In Nintendo games you have fun by having fun. 

Nintendo is a master at creating these environments and teaching people how to explore them through constant iterations and reuse of assets. Anyone who has played any one of the games in the franchise already knows how to play every other game in the franchise, and this familiarity plays on the player’s nostalgia for the last time they played the game. If they enjoyed it the last time, chances are they will enjoy it again the next time, and the time after that. They create their own visual language that tells you that how you have fun in this new game is by doing the things you already had fun doing in the last game. In Nintendo games you have fun by having fun. Think about how happy you might have been to see Whomp Fortress in Super Mario Galaxy 2. I’d guess this probably has less to do with the actual level itself, and more to do with knowing you’ll have fun playing through it again because you had fun playing through it 16 years ago, as a child.

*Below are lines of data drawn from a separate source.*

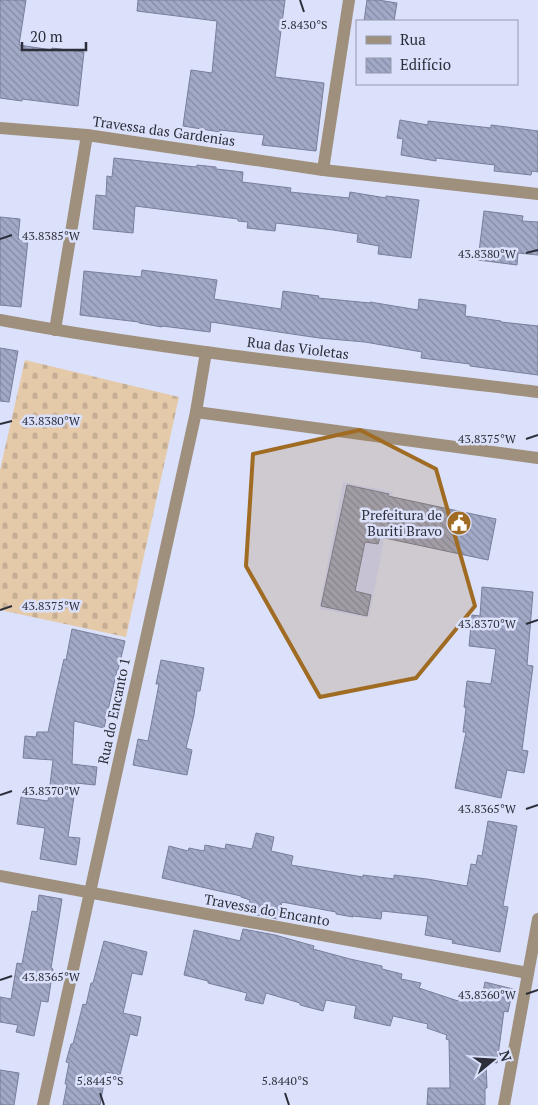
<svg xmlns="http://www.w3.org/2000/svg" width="538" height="1105" viewBox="0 0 538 1105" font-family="'PT Serif',serif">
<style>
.built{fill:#d0d8ff}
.cemetery{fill:url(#cemetery-stones)}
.building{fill:url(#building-back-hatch);stroke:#787e9b}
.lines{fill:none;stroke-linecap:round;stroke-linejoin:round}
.minor{stroke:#9f907e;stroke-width:12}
.marked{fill:#a06c23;fill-opacity:0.2;stroke:#a06c23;stroke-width:4;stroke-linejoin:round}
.ticks{fill:none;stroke:#2c2e3a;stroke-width:2}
.labels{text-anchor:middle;stroke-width:5;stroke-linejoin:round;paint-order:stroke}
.street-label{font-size:14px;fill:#2c2e3a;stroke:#dbe1fa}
.poi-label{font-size:14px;fill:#2c2e3a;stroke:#dbe1fa;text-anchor:end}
.ticks-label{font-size:12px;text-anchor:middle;fill:#2c2e3a;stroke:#dbe1fa;stroke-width:5;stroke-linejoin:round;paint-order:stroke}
</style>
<defs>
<pattern id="cemetery-stones" width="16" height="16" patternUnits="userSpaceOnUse" patternTransform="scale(1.25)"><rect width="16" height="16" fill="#e5caaa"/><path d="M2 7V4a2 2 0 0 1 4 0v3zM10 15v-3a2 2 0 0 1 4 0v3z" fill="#c5ae93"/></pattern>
<pattern id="building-back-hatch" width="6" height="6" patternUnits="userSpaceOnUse" patternTransform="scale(1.25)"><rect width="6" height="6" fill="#a2a9c7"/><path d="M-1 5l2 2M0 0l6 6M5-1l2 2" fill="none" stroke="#848aa3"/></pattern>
</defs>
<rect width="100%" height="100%" fill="#dbe1fa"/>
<polygon class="built" points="343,482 393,492 369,618 319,609"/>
<polygon class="cemetery" points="25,360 179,397 126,637 0,610 0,470"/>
<g class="building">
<polygon points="0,0 26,0 19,45 52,50 52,48 84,52 78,106 22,99 22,101 0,98"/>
<polygon points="138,0 285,0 275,77 324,83 316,151 262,145 264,135 220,130 220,132 183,126 191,70 212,73 217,21 137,11"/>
<polygon points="367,0 378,0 397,3 394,21 364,21"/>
<polygon points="400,120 428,125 428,121 491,128 491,125 538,131 538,172 532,171 531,175 494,171 495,165 436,158 436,161 401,155 403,139 397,138"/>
<polygon points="114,158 196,167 197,165 216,167 216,169 243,172 242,182 291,188 290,192 349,198 350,192 386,198 386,196 419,200 411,258 378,254 379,246 357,242 358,234 333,230 276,223 275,231 247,228 248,222 238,221 238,219 135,206 133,233 93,229 96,195 106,196 107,176 112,177"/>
<polygon points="484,211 523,216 522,221 538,222 538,255 518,253 517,265 478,260"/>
<polygon points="0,217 20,219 18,239 28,240 21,307 0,305"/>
<polygon points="142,270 217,280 214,299 281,309 283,291 319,296 318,298 370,303 370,302 418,310 419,299 466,305 465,316 501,321 501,322 538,326 538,375 470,366 470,364 421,358 422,352 365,342 319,338 211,322 210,332 162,326 162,327 139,323 139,322 80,315 84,271 141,277"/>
<polygon points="0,348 18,351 9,402 0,401"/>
<polygon points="347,485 389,494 388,496 496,519 488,560 380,537 378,544 365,542 355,591 371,595 367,616 321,606"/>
<polygon points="482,587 533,592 527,665 533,666 522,750 528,751 524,773 507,770 501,798 455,788 466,732 463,732 466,708 464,707 467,681 491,684 496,649 469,646 472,615 480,616"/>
<polygon points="72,629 125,641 118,670 117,670 104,728 74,721 72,764 97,767 95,785 76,783 68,837 80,838 76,865 40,859 45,828 17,824 21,797 48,801 53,760 23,758 25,736 36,737 37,732 48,732 56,694 64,659 66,660"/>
<polygon points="161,660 204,668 200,691 197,691 194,715 186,748 192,750 187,775 133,765 138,739 148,741 159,684 156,684"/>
<polygon points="488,821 517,826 503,906 508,907 500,952 452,943 453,940 425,935 428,916 382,911 381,919 353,916 353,917 336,914 336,912 282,902 278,919 247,913 250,900 241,897 241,896 162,878 169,846 188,851 189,848 204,851 205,845 225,849 226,844 252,849 256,833 274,837 271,851 293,856 291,865 363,877 363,875 394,879 394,875 427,879 467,886 471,864 476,865 478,855 482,856"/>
<polygon points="39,895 62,899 51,968 53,969 48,1002 41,1001 34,1036 16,1032 18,1025 0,1022 0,997 11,999 17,963 22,964 32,911 37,912"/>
<polygon points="243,929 275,935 314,946 313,949 350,959 382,966 382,969 402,974 401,979 421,983 419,988 458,1001 460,995 481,1002 485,982 513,989 508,1012 504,1011 497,1063 486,1061 487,1088 485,1088 485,1105 427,1105 428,1088 450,1088 449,1040 446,1039 447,1035 427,1028 428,1024 393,1016 390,1026 354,1018 356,1006 326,1000 323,1011 300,1005 300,1003 266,993 263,1004 245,1000 247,993 208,983 208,981 184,975 194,930 240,941"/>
<polygon points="104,941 147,952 142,975 132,973 123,1013 141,1017 137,1036 130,1034 120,1075 106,1072 100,1105 63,1105 67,1084 65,1084 69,1063 66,1062 71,1044 73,1044 83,1004 86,1005 91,983 93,983"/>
<polygon points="0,1070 19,1073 14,1105 0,1105"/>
</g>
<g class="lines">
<g class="minor">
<polyline points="0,128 87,135 323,170 538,194"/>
<polyline points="323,170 349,0"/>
<path d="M0,320C178,353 359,370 538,392"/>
<polyline points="55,330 87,135"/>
<polyline points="196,412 538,458"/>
<polyline points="0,876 528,973"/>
<polyline points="43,1105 196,412 206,352"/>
<polyline points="504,1105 538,919"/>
</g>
</g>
<path class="marked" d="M360,430L436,469L475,606L416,678L320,697L246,566L253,454Z"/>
<path class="ticks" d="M300,0L304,12M0,239L12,235M526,253L538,250M0,424L12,421M526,439L538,435M0,610L12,606M526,624L538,620M0,795L12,791M526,809L538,805M0,980L12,976M526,994L538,990M100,1093L104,1105M285,1093L289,1105"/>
<defs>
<symbol id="civic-disc" viewBox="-11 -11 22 22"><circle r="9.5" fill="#a06c23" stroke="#dbe1fa"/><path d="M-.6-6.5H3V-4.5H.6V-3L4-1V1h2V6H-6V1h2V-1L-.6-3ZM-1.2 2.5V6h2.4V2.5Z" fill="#fff"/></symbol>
</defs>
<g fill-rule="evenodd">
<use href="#civic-disc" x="445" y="509" width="28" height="28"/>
</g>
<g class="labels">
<g class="street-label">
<text transform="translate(164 131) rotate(8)" y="5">Travessa das Gardenias</text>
<text transform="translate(298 348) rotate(7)" y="5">Rua das Violetas</text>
<text transform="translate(114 711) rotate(-78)" y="5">Rua do Encanto 1</text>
<text transform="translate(267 910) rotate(10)" y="5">Travessa do Encanto</text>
</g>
<g class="poi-label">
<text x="442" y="520">Prefeitura de<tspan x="442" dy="16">Buriti Bravo</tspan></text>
</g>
</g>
<g class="ticks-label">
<text x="304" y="29">5.8430°S</text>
<text x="51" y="240">43.8385°W</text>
<text x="487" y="258">43.8380°W</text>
<text x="51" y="425">43.8380°W</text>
<text x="487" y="443">43.8375°W</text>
<text x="51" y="610">43.8375°W</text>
<text x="487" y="628">43.8370°W</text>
<text x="51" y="795">43.8370°W</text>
<text x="487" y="813">43.8365°W</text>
<text x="51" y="981">43.8365°W</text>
<text x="487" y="999">43.8360°W</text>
<text x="100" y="1085">5.8445°S</text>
<text x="285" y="1085">5.8440°S</text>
</g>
<rect x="356" y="20" width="162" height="65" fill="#dbe1fa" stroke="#9599ad"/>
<rect x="366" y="36" width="25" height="8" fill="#9f907e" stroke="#9599ad"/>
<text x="400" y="45" font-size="15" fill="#2c2e3a">Rua</text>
<rect x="366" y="58" width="25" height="15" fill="url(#building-back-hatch)" stroke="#9599ad"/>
<text x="400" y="70" font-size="15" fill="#2c2e3a">Edifício</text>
<g transform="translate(493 1060) rotate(72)" stroke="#dbe1fa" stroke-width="4" paint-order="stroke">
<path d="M0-4L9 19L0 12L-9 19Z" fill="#2c2e3a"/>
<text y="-8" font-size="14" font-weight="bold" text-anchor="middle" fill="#2c2e3a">N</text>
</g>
<path d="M22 42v8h64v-8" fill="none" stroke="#2c2e3a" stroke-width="2.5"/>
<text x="30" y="42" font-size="15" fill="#2c2e3a" stroke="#dbe1fa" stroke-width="4" paint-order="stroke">20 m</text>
</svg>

That feeling—of thinking you’d be happy doing something that made you happy in the past—that’s nostalgia.

This is also the reason Nintendo skews younger than most other studios. While other publishers are aiming towards older, more monied demographics, Nintendo still focuses on selling to children. Because they’re one of the few videogame companies actually looking for children’s attention, children give it to them, and this allows Nintendo to start teaching them their visual language from an early age. And that, in turn, gives those children memories of Nintendo to refer back to when they’re older. Older people then buy Nintendo because it reminds them of their childhood. Using familiar symbols and systems Nintendo creates through-lines from every new game right back to your childhood. Nintendo becomes nostalgic in a very true sense, then. When an older person plays a Nintendo game they aren’t just playing that game, and they aren’t just playing every other game they’ve ever had a good time playing. They are reliving their childhood: going back to familiar systems and symbols that have always made sense to them, and will always make sense to them. And they will always be fun, because that’s how they’re designed to be remembered.